The third section of the Harter act provides that, 'if the owner of any vessel transporting merchandise or property to or from any port in the United States of America shall exercise due diligence to make the said vessel in all respects seaworthy and properly manned, equipped, and supplied, neither the vessel, her owner or owners, agent or charterers, shall become or be held responsible for damage or loss resulting from faults or errors in navigation or in the management of said vessel.' 27 Stat. 445.
This provision, in its terms and intent, includes foreign vessels carrying goods to or from a port of the United States. The Scotland, 105 U. S. 24, 30; The Carib Prince, above cited.
Not only had the owners of the Silvia exercised due diligence to make her seaworthy, but, as has been seen, she was actually seaworthy when she began her voyage.
This case does not require a comprehensive definition of the words 'navigation' and 'management' of a vessel, within the meaning of the act of congress. They might not include stowage of cargo, not affecting the fitness of the ship to carry her cargo; but they do include, at the least, the control, during the voyage, of everything with which the vessel is equipped for the purpose of protecting her and her cargo against the inroad of the seas; and, if there was any neglect in not closing the iron covers of the ports, it was a fault or error in the navigation or in the management of the ship. This view accords with the result of the English decisions upon the meaning of these words. Good v. Association, L. R. 6 C. P. 563; The Warkworth, 9 Prob.
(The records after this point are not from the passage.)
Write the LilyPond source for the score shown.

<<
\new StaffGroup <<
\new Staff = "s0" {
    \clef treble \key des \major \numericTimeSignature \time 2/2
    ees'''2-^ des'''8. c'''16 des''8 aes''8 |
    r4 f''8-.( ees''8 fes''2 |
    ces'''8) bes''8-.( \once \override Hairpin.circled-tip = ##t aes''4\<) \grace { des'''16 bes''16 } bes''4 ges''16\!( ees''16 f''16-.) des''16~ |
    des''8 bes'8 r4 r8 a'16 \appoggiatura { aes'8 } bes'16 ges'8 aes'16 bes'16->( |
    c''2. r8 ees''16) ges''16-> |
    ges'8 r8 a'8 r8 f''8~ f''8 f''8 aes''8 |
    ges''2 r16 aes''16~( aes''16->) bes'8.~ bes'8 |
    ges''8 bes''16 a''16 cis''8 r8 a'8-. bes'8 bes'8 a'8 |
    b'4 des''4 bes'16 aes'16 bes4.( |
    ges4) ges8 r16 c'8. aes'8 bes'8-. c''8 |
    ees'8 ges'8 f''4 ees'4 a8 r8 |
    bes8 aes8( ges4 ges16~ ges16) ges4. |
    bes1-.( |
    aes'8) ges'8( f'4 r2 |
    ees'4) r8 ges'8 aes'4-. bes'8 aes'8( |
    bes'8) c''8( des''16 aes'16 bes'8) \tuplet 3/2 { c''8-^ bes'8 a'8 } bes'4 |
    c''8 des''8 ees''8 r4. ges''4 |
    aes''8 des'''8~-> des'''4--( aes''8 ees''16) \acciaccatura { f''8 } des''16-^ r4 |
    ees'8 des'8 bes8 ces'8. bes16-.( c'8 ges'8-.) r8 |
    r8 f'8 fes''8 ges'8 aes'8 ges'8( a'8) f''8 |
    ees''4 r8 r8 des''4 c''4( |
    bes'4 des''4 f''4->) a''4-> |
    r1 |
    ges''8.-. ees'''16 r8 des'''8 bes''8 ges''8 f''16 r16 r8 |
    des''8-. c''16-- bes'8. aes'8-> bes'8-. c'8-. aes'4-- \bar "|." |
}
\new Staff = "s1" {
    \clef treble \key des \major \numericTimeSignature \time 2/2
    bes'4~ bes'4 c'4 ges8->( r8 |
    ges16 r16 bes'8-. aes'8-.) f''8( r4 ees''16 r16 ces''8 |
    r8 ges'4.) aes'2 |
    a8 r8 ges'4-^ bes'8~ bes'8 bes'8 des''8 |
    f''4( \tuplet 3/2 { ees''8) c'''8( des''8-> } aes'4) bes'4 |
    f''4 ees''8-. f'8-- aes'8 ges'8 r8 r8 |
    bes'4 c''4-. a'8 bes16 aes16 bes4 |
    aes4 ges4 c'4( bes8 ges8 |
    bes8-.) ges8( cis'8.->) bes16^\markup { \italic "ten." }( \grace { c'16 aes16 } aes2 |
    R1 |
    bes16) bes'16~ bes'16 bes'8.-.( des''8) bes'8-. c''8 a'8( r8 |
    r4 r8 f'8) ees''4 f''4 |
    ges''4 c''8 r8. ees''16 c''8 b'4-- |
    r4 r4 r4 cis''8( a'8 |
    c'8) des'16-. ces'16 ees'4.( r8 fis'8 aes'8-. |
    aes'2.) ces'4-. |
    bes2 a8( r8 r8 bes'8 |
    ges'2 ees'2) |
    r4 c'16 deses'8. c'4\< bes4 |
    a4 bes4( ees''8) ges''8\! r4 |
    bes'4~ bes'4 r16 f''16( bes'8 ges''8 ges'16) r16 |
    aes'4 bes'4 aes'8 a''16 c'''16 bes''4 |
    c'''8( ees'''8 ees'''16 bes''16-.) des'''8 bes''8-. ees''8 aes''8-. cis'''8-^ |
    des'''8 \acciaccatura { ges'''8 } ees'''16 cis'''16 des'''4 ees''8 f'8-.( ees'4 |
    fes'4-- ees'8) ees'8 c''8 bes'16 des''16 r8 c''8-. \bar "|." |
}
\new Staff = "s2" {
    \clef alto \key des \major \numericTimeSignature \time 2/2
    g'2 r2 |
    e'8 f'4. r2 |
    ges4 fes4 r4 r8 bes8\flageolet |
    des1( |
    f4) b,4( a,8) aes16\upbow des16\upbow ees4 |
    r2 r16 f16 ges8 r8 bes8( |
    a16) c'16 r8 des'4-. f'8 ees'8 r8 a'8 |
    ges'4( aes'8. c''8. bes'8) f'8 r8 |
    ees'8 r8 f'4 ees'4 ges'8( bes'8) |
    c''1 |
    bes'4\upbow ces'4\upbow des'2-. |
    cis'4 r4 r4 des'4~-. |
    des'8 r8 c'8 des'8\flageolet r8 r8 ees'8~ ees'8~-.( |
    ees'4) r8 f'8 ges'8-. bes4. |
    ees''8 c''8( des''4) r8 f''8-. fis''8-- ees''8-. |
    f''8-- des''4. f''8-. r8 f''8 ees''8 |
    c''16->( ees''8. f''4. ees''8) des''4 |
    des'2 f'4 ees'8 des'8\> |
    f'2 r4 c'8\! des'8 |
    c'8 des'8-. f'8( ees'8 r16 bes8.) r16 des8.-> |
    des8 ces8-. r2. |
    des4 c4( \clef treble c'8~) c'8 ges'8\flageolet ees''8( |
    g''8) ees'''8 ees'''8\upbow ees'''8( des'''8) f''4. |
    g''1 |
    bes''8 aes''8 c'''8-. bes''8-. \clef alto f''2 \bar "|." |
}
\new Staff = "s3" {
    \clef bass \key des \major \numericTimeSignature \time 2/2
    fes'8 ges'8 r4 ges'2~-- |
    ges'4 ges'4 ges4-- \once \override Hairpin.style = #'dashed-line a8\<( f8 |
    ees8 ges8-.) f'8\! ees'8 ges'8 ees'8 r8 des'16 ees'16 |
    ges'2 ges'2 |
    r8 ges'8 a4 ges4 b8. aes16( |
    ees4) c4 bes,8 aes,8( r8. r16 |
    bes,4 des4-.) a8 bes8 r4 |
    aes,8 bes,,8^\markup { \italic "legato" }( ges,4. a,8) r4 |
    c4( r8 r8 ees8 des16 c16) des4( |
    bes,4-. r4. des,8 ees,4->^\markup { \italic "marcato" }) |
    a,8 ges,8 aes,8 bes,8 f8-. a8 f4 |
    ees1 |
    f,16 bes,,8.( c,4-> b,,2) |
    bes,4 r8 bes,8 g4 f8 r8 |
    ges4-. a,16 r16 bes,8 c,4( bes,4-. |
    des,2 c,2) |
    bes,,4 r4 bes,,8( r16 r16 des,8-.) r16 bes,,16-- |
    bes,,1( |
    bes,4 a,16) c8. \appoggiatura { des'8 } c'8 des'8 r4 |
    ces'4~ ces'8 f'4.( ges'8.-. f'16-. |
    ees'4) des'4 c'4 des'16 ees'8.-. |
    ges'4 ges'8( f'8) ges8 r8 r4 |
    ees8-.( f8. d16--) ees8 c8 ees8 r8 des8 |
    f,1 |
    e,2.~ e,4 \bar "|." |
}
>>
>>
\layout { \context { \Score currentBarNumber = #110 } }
Div. 20, 145; Carmichael v. Association, 19 Q. B. Div. 242; Canada Shipping Co. v. British Shipowners' Association, 23 Q. B. Div. 342; The Ferro  Prob. 38; The Glenochil  Prob. 10.
In the case, cited by the appellant, of Dobell v. The Rossmore Co.  2 Q. B. 408, 414, the ship was unseaworthy at the time of sailing, by reason of the cargo having been so stowed against an open port that the port could not be closed without removing a considerable part of the cargo; and Lord Esher, M. R., upon that ground, distinguished that case from the decision of the circuit court of appeals in the present case.